TALK ABOUT A sharper image,” Science magazine, September 11, 2020, wrote. The news brief describes a recently constructed imaging sensor array that captured a world-record 3200 megapixels in a single shot.

Here are tidbits of celebration as well as technical amplification of this feat.

The Array’s Future Home. This giant array of sensors will be used at the Vera C. Rubin Observatory in Cerro Pachon, Chile, scheduled for operation in 2021. See CELEBRATING VERA RUBIN—HERALDER OF DARK MATTER for more information on this facility and the American cosmologist/astronomer it honors.

The imaging sensor array destined for the Vera C. Rubin Observatory. Image from Science, September 11, 2020.

Science reports, “The sensor’s focal plane is more than 60 centimeters [23.6 in.] wide, much larger than the 3.5-centimeter sensors on high-end consumer digital cameras, says the SLAC National Accelerator Laboratory, which built the array.” 

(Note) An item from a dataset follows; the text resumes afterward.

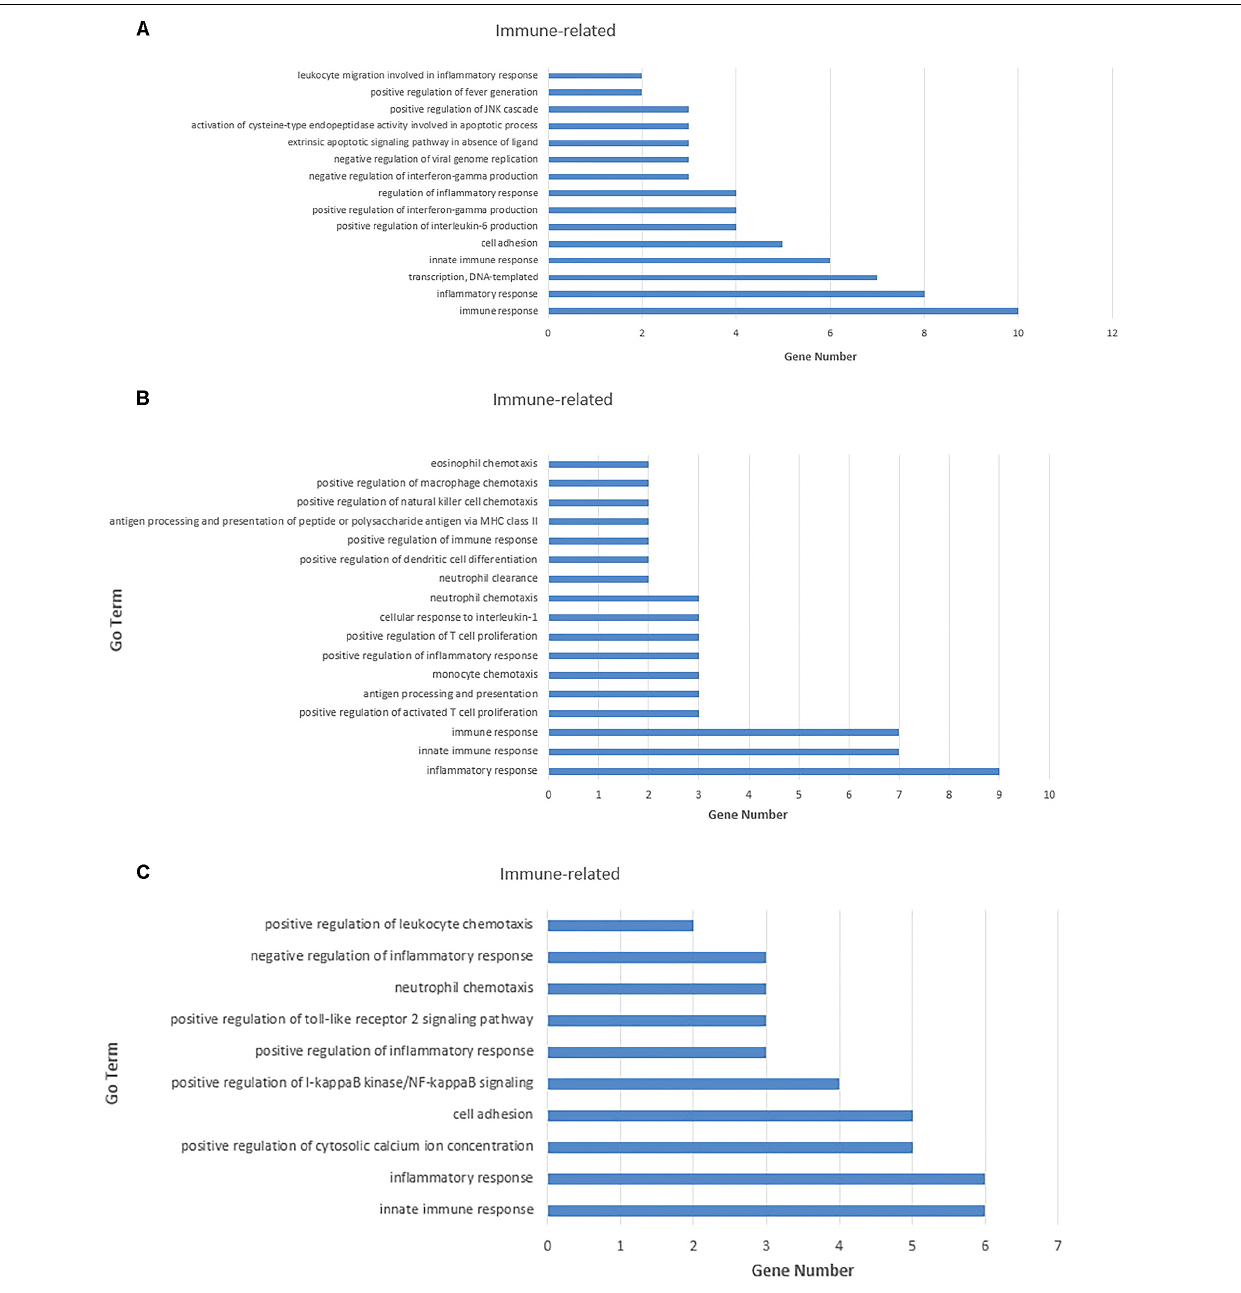
FIGURE 7 | Gene ontology (GO) enrichment analysis for negatively correlated miRNA–mRNA. (A) Enriched immune-related GO terms of 109 target genes of repressed DE miRNAs in the lung tissue. (B) Enriched immune-related GO terms of 135 target genes of repressed DE miRNAs in the trachea tissue. (C) Enriched immune-related GO terms of 141 target genes of repressed DE miRNAs under the infected state with different tissues. The abscissa represents the sample name, and the numbers indicate related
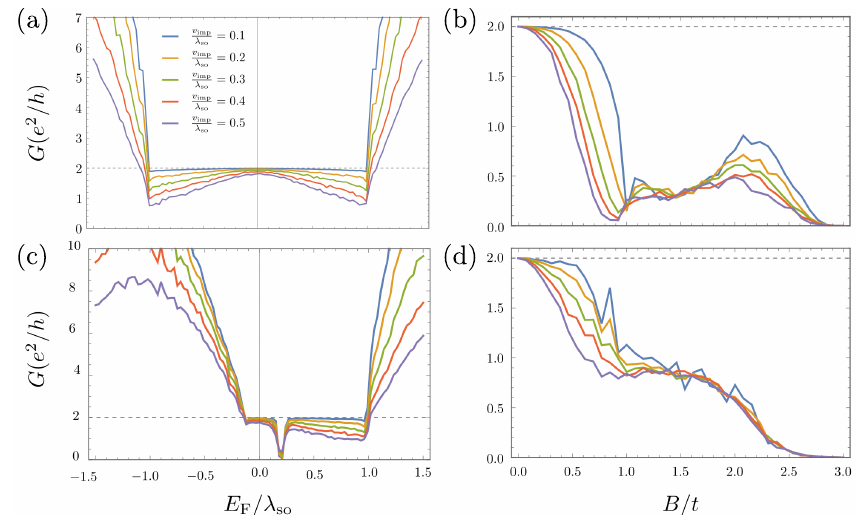
Figure 6: Linear conductance for the Kane-Mele model as a function of the Fermi energy with B = 0.25 t (left panels) and as a function of the Zee- = 0.0 (right panels) with different disorder strengths man energy B / t with E F /λ = 0.1,0.2,0.3,0.4,0.5. In the top panels, the calculations are performed v imp so = 0.0, while for the bottom panels λ = 0.15 t . All conductance calculations for λ R R are the result of the average over 100 realizations in a disordered slab of length 150 a 0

SLAC inherits its name from the Stanford Linear Accelerator Center and is one of 17 national laboratories supported by the U.S. Department of Energy.

Show Us Your Megapixels. A megapixel is a unit of graphical resolution, describing how sharply an image is produced. A kin to other mega scientific units, a megapixel is a tad more than a million pixels, actually 220 or 1,048,576 of these little guys.

A pixel is a single dot of illumination on a display screen, out of which the image is composed. If you have access to a scanner, you can fool with image resolution by adjusting its dpi (dots/inch) setting. The dpi unit describes the number of ink dots on a printed image; ppi (pixels/inch) is its digital image equivalent. 

As described at sony.com, “Digital images with more pixels have better detail. The amount of ppi is determined by the image size of a photo.” 

Dots per Inch. Images here at SimanaitisSays are scanned at 300 dpi (unless my scanner inadvertently defaults to its blocky 50 dpi).

Above, an image scanned at 300 dpi; below, the same size image at 50 dpi.

Front/Rear Megapixels. Specs of my trusty iPhone6 list its rear camera resolution (i.e. its dashboard facing me) at 8 megapixels. Its front camera resolution (i.e., in Facetime mode) is only 1.2 megapixels. 

That is, for better resolution, use the rear camera setup.

To put my iPhone6 in perspective, high-end digital cameras are in the 50- to 100-megapixel range.

A Pinhole Camera. In its first imaging test, the SLAC team devised a 150-micron pinhole to project the image of a Romanesco broccoli onto the focal plane.

Images from EurekAlert.

Wanna See a Golf Ball at 15 Miles? Science reports that, in testing, the Vera C. Rubin’s giant sensor “recorded a variety of objects, including a Romanesco broccoli, at that resolution, which is detailed enough to show a golf ball clearly from 24 kilometers away.”